子宮収縮促進薬
出典: フリー百科事典『ウィキペディア(Wikipedia)』 (2022/04/24 22:26 UTC 版)
陣痛促進剤も参照のこと。子宮収縮促進薬は分娩誘発(induction)を行うときに用いられる。分娩誘発を行うには母体、胎児の両方が一定の条件を満たしている必要がある。母体においては経腟分娩に耐えられる全身状態であり、子宮頚管が熟化しており、児頭骨盤不適合がなく、陣痛促進剤の禁忌例ではないこと、患者の同意が得られていることなどがあげられる。胎児においては母体外生活が可能な状態であり、臍帯下垂や横位などの産科的異常がないことがあげられる。

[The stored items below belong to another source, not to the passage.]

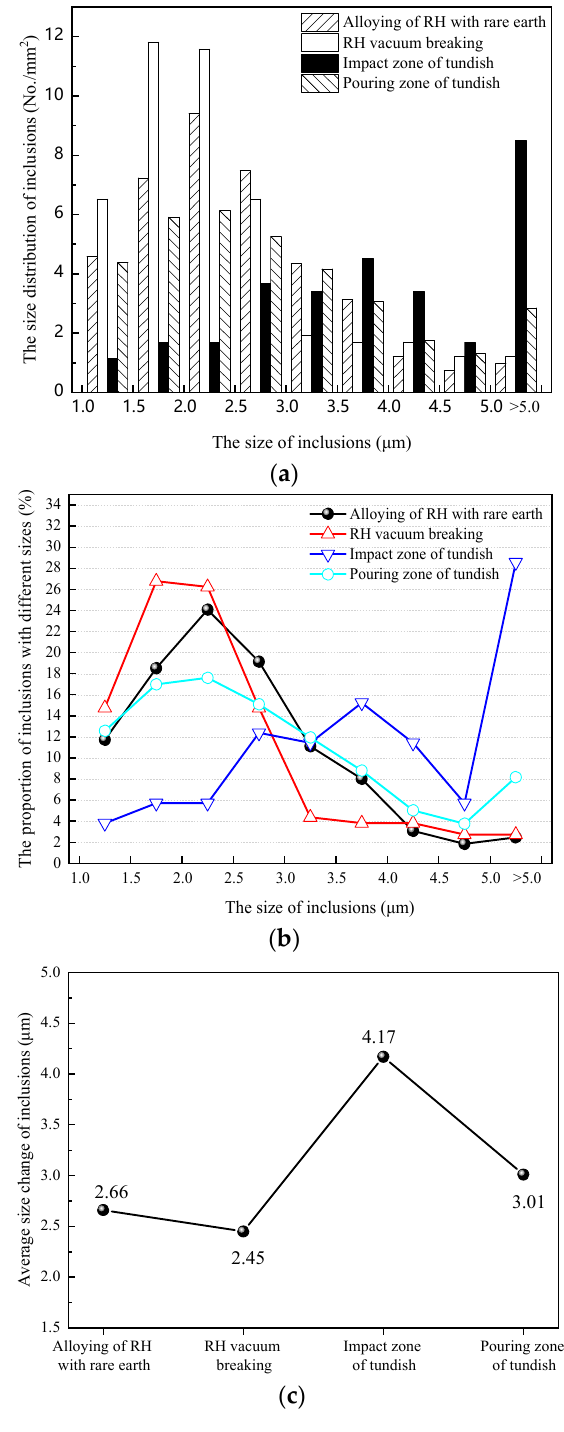
Figure 13. Size distributions and changes to inclusions in the steel. ( a ) The size distribution of inclusions, ( b ) The proportion of inclusions with different sizes, ( c ) Average size change of inclusions .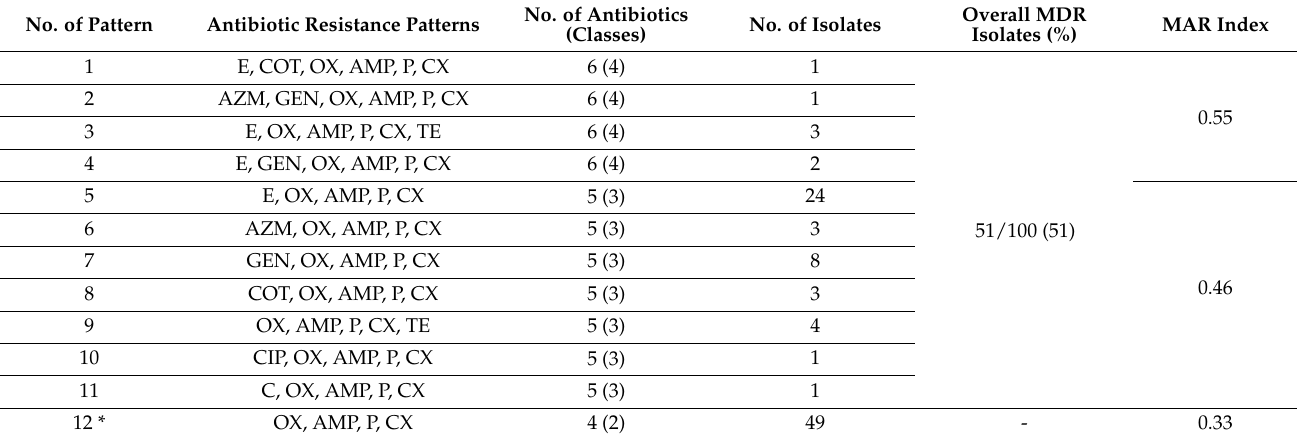
Table 4. MDR and MAR profiles of S. aureus isolates detected from different foods and hand swab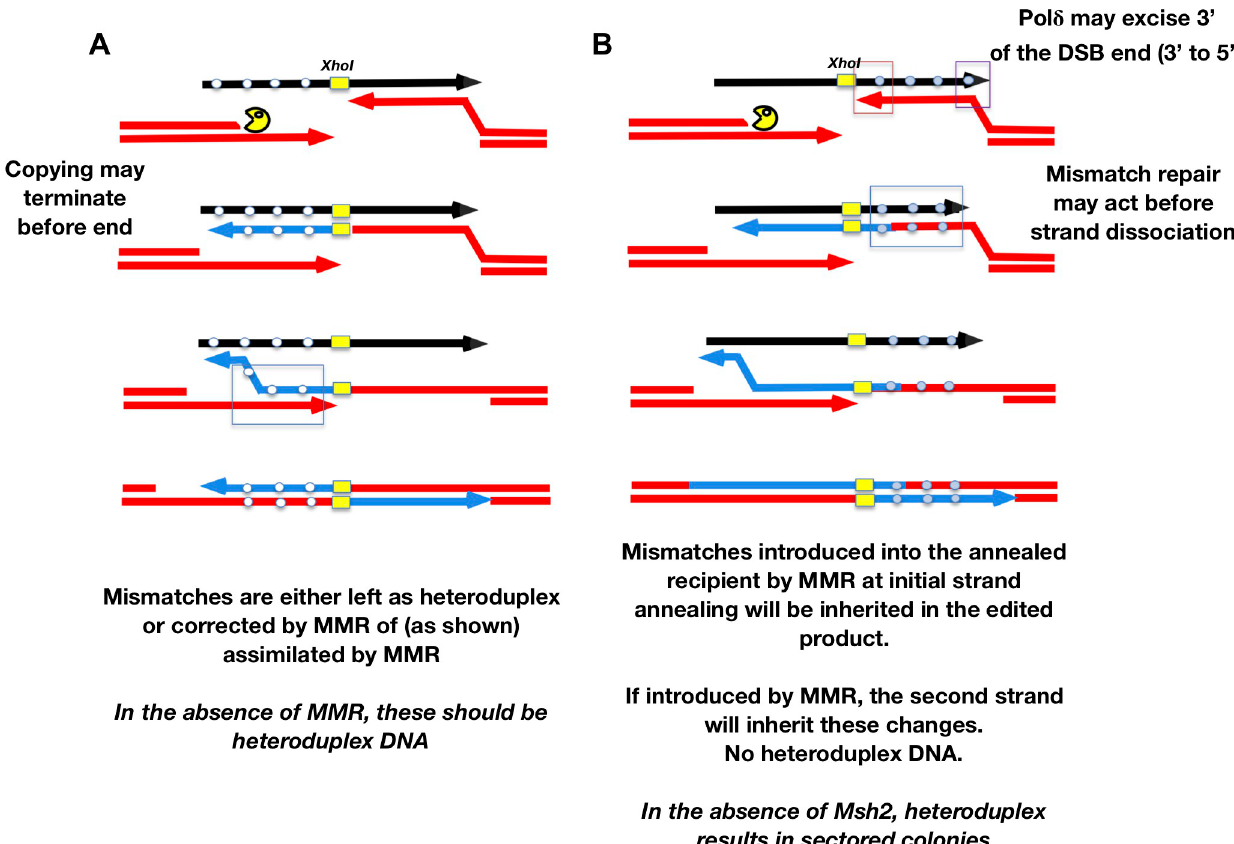
Fig 7. Model of heteroduplex formation and incorporation of mismatches during SSTR. Fate of an ssODN with 4 mismatches either 5’ to the Xho I site (A) or 3’ (B). After the DSB is created and resected only the strand on the right can anneal to the template. This annealing creates a heteroduplex that may be repaired by the mismatch repair machinery including Msh2. Heterologies close to the 3’ end of the invading strand, but also at the 3’ end of the ssODN, can be excised by the 3’ to 5’ exonuclease activity of DNA polymerase δ . Only if the heteroduplex is converted to the template strand genotype will these mismatches be incorporated into the SSTR product (B). Mismatches 5’ to the Xho I site will be obligately copied by DNA polymerase after strand invasion (A). The dissociation of the newly copied strand allows it to anneal with the resected second end of the DSB, creating an obligate heteroduplex. Dissociation of the newly copied strand may occur without copying the end of the ssODN template. Heteroduplex DNA may then be corrected to the genotype of the donor template or left as unrepaired heteroduplex. In the absence of Msh2, most outcomes will have heteroduplex to the left of the Xho I site but no incorporation to the right, resulting in sectored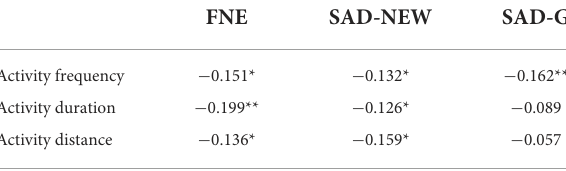
TABLE 6 Correlation results of social anxiety and children’s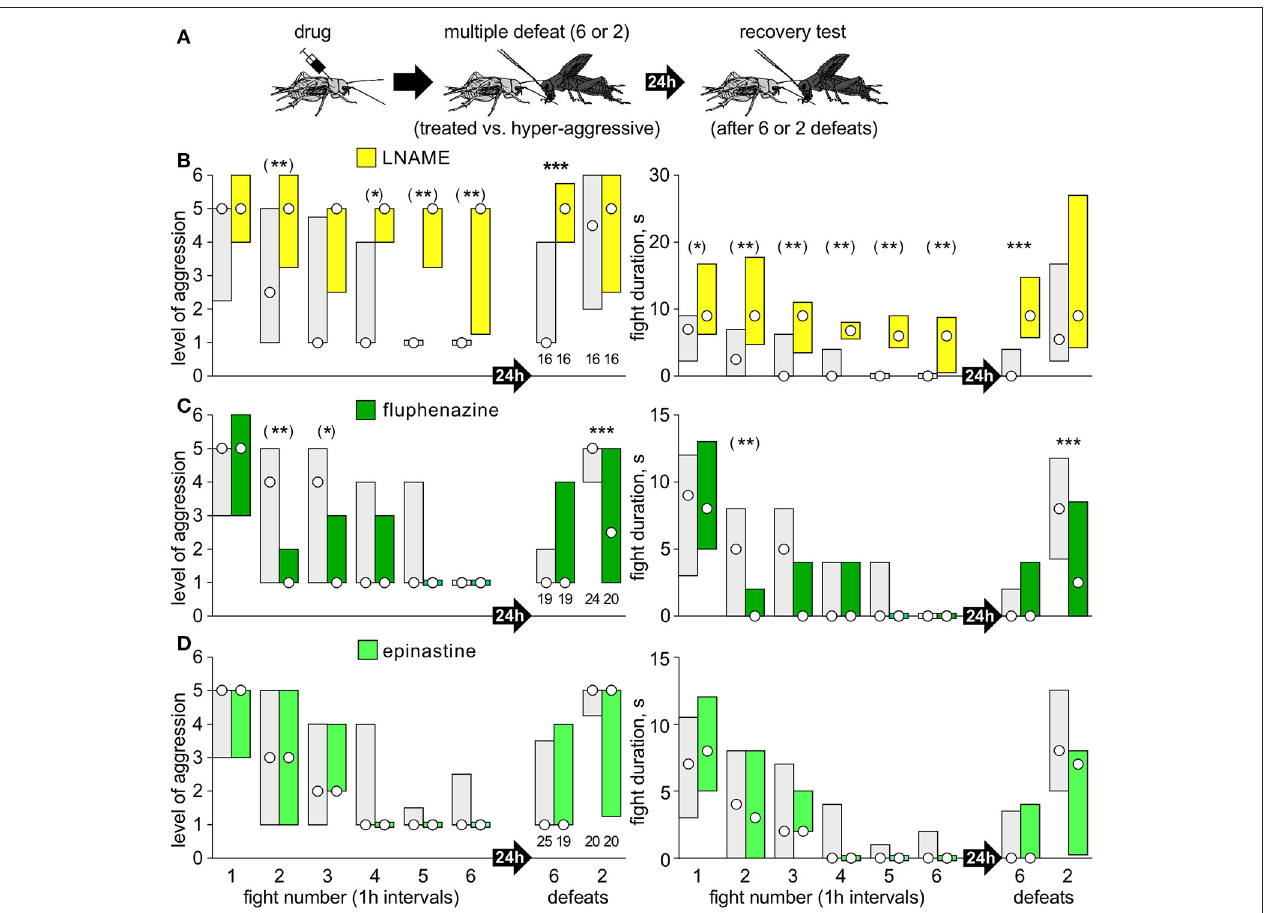
FIGURE 3 | Test for effects of NO, DA, and OA. (A) Procedure, as for Figure 2 , but with different drugs: (B) LNAME (yellow bars); (C) fluphenazine (dark green bars); (D) epinastine (light green bars). Controls received vehicle or DNAME to control for LNAME (gray bars). Asterisks indicate significant differences between test and control groups as given by Mann-Whitney U-tests for the tests after 24h after defeat: *, **, ***: p < 0.05, 0.01, 0.001. For the six repeated defeats, we applied the Bonferroni corrections for multiple comparisons: (*), (**), (***): p < 0.01, 0.002, 0.0002).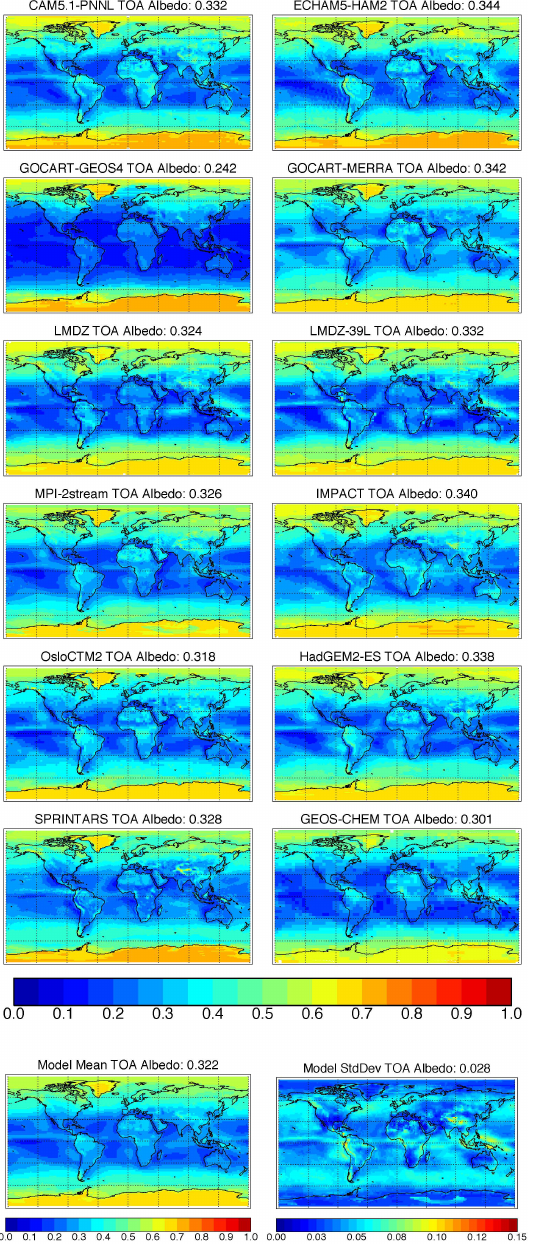
Fig. 4. Annual mean broadband short-wave top-of-atmosphere albe- dos for experiment FIX0 (AOD=0.0).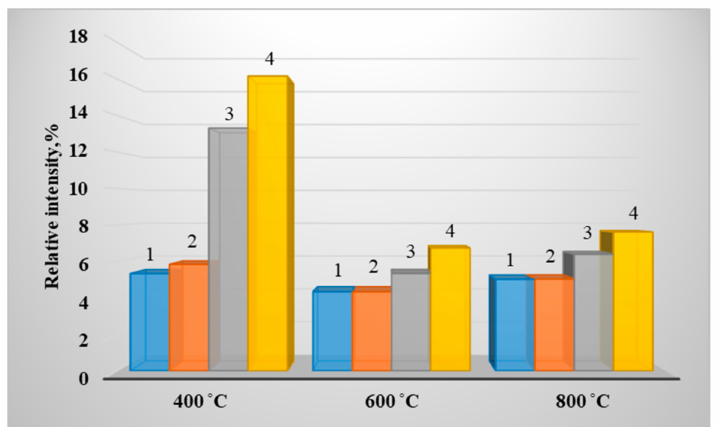
Figure 11. Change in the content of aluminum sulfate in the pyrolysis products of lean coal of grade T, wood and mixtures based on them (with an increase in the mass fraction of wood in the mixture) during pyrolysis of the countable number of fuel particles (5+ 1): 1. Coal T_100%; 2. Coal T_90%/Wood_10%; 3. Coal T_75%/Wood_25%; 4. Coal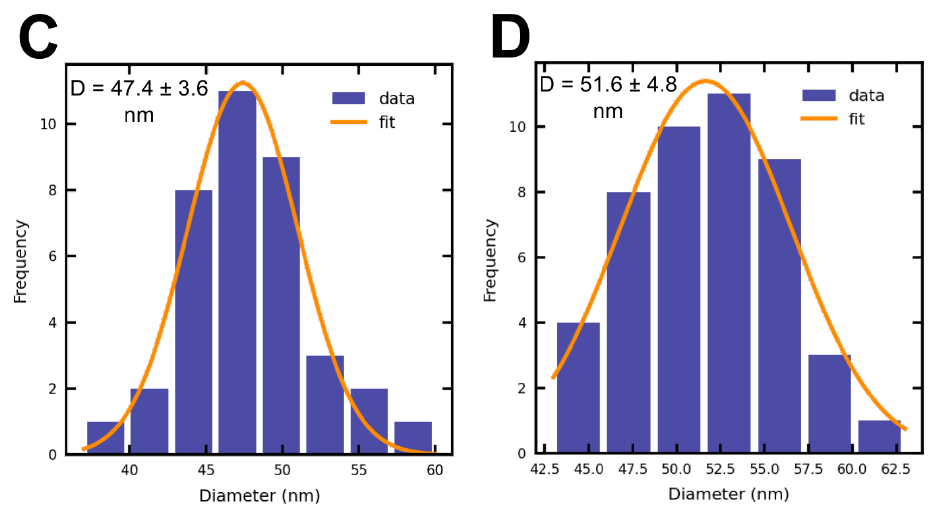
Figure A4. TEM images of the ( A ) gold and ( B ) silver nanoparticles. Size distribution measurements of these ( C ) gold and ( D ) silver nanoparticles.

子宮頚管の熟化はビショップスコアで判定されるが7点以下の初産婦、4点以下の経産婦の場合は頸管熟化法を行ったうえ、分娩誘発を行うことも多い。子宮収縮促進薬の副作用は過強陣痛である。これらは内子宮口、子宮内圧、陣痛周期、陣痛持続時間で評価する。 2018年に公表された第8回産科医療補償制度再発防止関する報告書を受け、PMDAは、同年と翌2019年に、子宮収縮薬を用いた分娩誘発や微弱陣痛の治療の際には、その必要性と危険性の説明を十分に行い、同意を得てから使用することと、分娩監視装置を用いて胎児の心音や子宮収縮の状態を十分に監視するよう注意喚起を行っている。これをうけ2019年12月、各製薬企業は、適正使用に関する依頼文をあらためて作成した。 オキシトシン アトニン-Oなど 5単位(1アンプル)を500mlの5%ブドウ糖液に溶解し、毎時15mlより点滴静注を開始し、40分毎に毎時10mlずつ加速していく、という方法をとることが多い。毎時30~90mlで分娩第2期にいたることが多い。毎時120mlにて有効陣痛にいたらないときは一度分娩誘発を中止する。 PGE2 プロスタグランジンE2、ジノプロストンなど 厳密に言うと陣痛誘発剤であり、陣痛促進剤ではない。1時間ごとに1錠ずつ内服をする。最大6回まで内服可能であり、2~3分毎の陣痛が出現すれば投与を中止する。頸管熟化作用ももつ。 PGF2α プロスタルモンF、ジノプロストなど 喘息で使用禁忌となる陣痛促進剤である。3000μgを500mlの5%ブドウ糖液に溶解し、毎時30mlより点滴静注を開始し、30分毎に毎時15mlずつ加速していくことが多い。毎時60~90mlで分娩第2期にいたることが多い。毎時250mlにて有効陣痛にいたらないときは一度分娩誘発を中止する。